413 # To avoid branching statements in each method depending on whether
414 # `cov` is an array or `Covariance` object, we always process the
415 # array with `_PSD`, and then use wrapper that satisfies the
416 # `Covariance` interface, `CovViaPSD`.
--> 417 psd = _PSD(cov, allow_singular=allow_singular)
418 cov_object = _covariance.CovViaPSD(psd)
419 return dim, mean, cov_object
File /opt/homebrew/lib/python3.11/site-packages/scipy/stats/_multivariate.py:172, in _PSD.__init__(self, M, cond, rcond, lower, check_finite, allow_singular)
169 if len(d) < len(s) and not allow_singular:
170 msg = ("When `allow_singular is False`, the input matrix must be "
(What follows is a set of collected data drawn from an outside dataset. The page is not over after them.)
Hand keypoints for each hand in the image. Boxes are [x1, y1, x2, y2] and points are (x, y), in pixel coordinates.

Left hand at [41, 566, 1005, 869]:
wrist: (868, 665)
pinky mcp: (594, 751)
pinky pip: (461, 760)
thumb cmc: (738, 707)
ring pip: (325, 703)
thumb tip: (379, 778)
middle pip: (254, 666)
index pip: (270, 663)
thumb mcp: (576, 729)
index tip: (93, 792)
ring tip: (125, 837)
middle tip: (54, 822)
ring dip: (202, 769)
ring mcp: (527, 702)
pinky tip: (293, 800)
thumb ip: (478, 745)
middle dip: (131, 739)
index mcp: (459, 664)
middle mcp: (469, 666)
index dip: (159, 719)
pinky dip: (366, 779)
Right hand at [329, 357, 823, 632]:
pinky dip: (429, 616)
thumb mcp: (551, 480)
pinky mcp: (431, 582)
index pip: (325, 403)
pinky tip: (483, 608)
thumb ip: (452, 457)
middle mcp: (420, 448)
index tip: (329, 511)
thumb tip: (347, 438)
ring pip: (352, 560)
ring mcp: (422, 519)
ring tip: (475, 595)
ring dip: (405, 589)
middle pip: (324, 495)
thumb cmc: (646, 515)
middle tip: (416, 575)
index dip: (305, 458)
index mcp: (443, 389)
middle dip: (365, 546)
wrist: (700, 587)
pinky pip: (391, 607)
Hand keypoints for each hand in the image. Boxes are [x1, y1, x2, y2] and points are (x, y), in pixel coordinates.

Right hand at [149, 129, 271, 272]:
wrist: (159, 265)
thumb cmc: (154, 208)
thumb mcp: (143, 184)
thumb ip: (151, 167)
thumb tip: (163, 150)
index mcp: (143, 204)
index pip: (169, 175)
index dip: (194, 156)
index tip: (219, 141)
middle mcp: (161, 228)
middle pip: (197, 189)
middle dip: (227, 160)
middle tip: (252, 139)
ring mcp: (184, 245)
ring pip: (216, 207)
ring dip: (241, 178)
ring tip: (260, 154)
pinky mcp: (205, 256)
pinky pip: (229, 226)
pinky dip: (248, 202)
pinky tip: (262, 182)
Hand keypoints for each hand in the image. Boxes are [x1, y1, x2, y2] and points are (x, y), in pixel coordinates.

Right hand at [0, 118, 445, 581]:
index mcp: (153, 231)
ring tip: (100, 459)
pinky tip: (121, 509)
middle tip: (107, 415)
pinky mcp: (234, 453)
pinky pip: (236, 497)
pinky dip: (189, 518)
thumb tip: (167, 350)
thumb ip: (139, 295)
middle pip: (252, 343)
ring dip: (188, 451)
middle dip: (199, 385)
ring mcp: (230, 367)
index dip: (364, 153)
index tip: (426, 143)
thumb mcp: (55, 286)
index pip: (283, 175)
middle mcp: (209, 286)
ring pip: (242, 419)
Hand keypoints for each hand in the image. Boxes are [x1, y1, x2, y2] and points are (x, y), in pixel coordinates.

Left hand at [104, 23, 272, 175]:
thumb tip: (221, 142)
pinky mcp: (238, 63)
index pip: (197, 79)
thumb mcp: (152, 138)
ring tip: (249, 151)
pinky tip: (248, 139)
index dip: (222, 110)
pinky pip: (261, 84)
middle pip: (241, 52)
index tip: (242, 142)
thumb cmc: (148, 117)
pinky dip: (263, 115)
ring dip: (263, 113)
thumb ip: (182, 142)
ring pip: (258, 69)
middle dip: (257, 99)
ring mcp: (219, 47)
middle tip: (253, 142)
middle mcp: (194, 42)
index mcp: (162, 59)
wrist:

171 "symmetric positive definite.")
--> 172 raise np.linalg.LinAlgError(msg)
173 s_pinv = _pinv_1d(s, eps)
174 U = np.multiply(u, np.sqrt(s_pinv))
LinAlgError: When `allow_singular is False`, the input matrix must be symmetric positive definite.
The way to overcome this problem is to add a small positive number to the diagonal. This needs to be very small so that the distribution stays mostly the same. It must be the smallest possible number that makes the covariance matrix behave well. This is known as the jitter or the nugget. Find the nugget playing with the code below. Every time you try, multiply the nugget by ten.
# Pick the nugget here
nugget = 1e-12
# This is the modified covariance matrix
B_cov_w_nugget = B_cov + nugget * np.eye(B_cov.shape[0])
# Try building the distribution:
try:
B = st.multivariate_normal(mean=B_mu, cov=B_cov_w_nugget)
print('It worked! Move on.')
except:
print('It did not work. Increase nugget by 10.')
It did not work. Increase nugget by 10.
H. Now, you have created your first stochastic model of a complicated physical quantity. By sampling from your newly constructed random vector \(\mathbf{B}\), you have essentially quantified your uncertainty about the \(B-H\) curve as induced by the inability to control steel production perfectly. Take ten samples of this random vector and plot them.
# Your code here
Congratulations! You have made your first stochastic model of a physical field quantity. You can now sample \(B-H\) curves in a way that honors the manufacturing uncertainties. This is the first step in uncertainty quantification studies. The next step would be to propagate these samples through Maxwell’s equations to characterize the effect on the performance of an electric machine. If you want to see how that looks, look at [Sahu et al., 2020] and [Beltrán-Pulido et al., 2020].